Dutch widen Eurovision selection rules after this year’s flop
Public broadcaster AvroTros is planning to expand the selection committee which chooses the Dutch entry for the Eurovision song contest, following this year’s failure to make the final of the competition for the first time in eight years.
In addition, AvroTros says it will also welcome songs without a named artist and, if chosen, the committee will then select the artist at a later date. However, there are no plans to introduce a national song competition to find the best entry, as some have suggested.
Songwriters, artists, producers, and record labels can submit “authentic, stand-out and competitive songs” for “Europe’s greatest music show” between now and September 30.
Eurovision fans had called for change after Burning Daylight, performed by Mia Nicolai and Dion Cooper, failed to win enough votes to put the Dutch through to the final. The duo’s performance was also beset by problems and the song was altered in the run-up to the semi-final so they could sing it live.

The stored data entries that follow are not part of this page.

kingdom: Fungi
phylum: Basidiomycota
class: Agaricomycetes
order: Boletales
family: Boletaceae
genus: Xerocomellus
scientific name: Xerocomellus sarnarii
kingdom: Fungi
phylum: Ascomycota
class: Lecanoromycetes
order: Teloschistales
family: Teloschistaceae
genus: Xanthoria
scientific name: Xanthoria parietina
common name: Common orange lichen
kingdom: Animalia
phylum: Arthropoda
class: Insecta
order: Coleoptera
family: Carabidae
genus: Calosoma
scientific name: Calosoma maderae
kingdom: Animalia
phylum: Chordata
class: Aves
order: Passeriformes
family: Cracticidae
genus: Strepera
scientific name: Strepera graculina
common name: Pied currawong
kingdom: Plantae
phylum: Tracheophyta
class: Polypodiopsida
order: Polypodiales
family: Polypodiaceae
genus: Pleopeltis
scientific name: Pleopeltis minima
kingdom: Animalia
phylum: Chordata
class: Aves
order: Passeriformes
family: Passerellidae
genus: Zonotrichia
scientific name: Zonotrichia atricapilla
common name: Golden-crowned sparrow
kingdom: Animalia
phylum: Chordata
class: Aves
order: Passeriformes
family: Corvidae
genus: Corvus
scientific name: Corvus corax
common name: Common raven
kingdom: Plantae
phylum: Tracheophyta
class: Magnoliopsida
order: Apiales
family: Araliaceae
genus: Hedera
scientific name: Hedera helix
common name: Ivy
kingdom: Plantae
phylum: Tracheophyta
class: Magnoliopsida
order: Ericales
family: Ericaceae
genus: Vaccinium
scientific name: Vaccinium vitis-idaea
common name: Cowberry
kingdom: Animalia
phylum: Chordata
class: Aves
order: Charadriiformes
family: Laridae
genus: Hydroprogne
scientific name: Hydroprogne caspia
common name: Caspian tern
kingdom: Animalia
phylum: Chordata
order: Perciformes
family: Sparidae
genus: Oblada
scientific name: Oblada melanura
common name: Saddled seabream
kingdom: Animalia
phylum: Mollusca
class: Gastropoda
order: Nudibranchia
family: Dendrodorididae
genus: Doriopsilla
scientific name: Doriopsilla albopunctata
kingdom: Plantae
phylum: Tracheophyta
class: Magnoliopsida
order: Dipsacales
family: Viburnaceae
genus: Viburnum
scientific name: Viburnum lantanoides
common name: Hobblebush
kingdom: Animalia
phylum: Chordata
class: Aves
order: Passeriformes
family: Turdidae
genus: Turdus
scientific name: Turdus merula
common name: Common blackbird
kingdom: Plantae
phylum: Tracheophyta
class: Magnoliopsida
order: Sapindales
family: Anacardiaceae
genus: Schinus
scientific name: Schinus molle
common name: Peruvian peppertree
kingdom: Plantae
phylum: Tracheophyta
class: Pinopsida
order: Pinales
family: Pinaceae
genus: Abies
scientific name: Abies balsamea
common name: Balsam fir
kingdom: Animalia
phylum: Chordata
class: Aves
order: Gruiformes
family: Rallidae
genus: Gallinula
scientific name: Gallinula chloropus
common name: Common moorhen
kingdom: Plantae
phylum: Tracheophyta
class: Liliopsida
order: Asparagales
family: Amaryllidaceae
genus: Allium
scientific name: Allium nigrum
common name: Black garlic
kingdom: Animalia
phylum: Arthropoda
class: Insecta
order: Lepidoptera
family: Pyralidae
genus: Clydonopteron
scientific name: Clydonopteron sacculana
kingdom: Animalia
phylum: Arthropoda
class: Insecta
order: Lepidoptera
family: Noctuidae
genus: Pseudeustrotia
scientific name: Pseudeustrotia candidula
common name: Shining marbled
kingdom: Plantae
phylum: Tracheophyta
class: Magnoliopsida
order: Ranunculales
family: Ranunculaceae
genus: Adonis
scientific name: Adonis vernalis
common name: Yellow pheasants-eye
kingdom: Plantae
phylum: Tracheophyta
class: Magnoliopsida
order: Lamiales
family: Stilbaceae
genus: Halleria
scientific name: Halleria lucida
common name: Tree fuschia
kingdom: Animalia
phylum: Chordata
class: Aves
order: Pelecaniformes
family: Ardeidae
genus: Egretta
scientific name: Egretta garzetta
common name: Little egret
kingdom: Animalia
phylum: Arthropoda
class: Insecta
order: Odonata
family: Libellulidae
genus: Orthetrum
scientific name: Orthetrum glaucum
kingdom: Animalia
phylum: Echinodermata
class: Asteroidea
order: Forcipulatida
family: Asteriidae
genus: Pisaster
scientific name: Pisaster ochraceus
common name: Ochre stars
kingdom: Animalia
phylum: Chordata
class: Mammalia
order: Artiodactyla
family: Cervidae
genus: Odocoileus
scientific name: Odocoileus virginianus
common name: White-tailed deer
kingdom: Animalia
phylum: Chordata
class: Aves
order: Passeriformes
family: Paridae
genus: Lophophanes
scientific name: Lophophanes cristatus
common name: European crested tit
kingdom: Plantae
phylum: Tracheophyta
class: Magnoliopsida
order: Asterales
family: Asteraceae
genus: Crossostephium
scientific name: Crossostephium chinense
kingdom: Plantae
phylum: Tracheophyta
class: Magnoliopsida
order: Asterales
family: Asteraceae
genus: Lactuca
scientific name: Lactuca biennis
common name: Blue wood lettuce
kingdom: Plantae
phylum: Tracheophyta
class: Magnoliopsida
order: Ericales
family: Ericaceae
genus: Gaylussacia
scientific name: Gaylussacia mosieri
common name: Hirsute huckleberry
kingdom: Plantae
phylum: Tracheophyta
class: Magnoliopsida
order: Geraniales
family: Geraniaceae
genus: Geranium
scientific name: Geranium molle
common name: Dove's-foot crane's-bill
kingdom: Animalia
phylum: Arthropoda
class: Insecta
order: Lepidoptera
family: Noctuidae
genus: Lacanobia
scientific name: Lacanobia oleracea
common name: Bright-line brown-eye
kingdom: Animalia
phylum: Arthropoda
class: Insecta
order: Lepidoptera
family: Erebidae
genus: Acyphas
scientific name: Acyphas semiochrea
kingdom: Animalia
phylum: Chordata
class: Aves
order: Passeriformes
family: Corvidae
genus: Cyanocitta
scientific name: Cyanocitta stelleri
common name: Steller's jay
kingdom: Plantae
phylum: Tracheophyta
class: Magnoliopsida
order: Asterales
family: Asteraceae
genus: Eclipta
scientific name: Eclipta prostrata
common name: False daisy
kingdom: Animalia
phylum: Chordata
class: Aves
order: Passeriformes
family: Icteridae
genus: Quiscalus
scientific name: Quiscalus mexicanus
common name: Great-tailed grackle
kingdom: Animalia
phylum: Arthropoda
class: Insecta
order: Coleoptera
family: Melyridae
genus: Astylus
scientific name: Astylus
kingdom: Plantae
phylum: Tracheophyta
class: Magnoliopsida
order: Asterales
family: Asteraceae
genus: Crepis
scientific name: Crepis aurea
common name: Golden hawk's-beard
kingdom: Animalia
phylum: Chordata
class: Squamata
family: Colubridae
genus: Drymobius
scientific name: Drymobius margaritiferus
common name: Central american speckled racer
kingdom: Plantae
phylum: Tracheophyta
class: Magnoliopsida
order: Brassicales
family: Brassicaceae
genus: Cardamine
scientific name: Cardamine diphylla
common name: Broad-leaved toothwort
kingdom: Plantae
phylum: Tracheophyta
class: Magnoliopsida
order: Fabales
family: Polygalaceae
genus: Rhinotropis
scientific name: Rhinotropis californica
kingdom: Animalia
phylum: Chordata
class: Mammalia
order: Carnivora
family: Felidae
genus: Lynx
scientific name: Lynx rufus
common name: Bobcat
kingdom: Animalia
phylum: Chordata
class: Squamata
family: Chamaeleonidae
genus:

As yet, the make-up of the new-look committee has not been made public but the new members will be “representatives of the music industry,” AvroTros said. It will be chaired, as the previous one, by Twan van de Nieuwenhuijzen
The 2024 Eurovision Song Contest takes place in Malmö in Sweden.
Armin van Buuren, one of the world’s highest-earning DJs, was rejected by the Dutch Eurovision Song Festival committee two years ago.
Van Buuren told Shownieuws in June that he had submitted a song in 2021, together with singer Jaap Reesema. But the selection committee instead opted for relatively unknown singer-songwriter S10, and her entry De Diepte, which came 11th.
The Netherlands has won Eurovision five times, most recently in 2019 when Duncan Lawrence took the top prize with Arcade.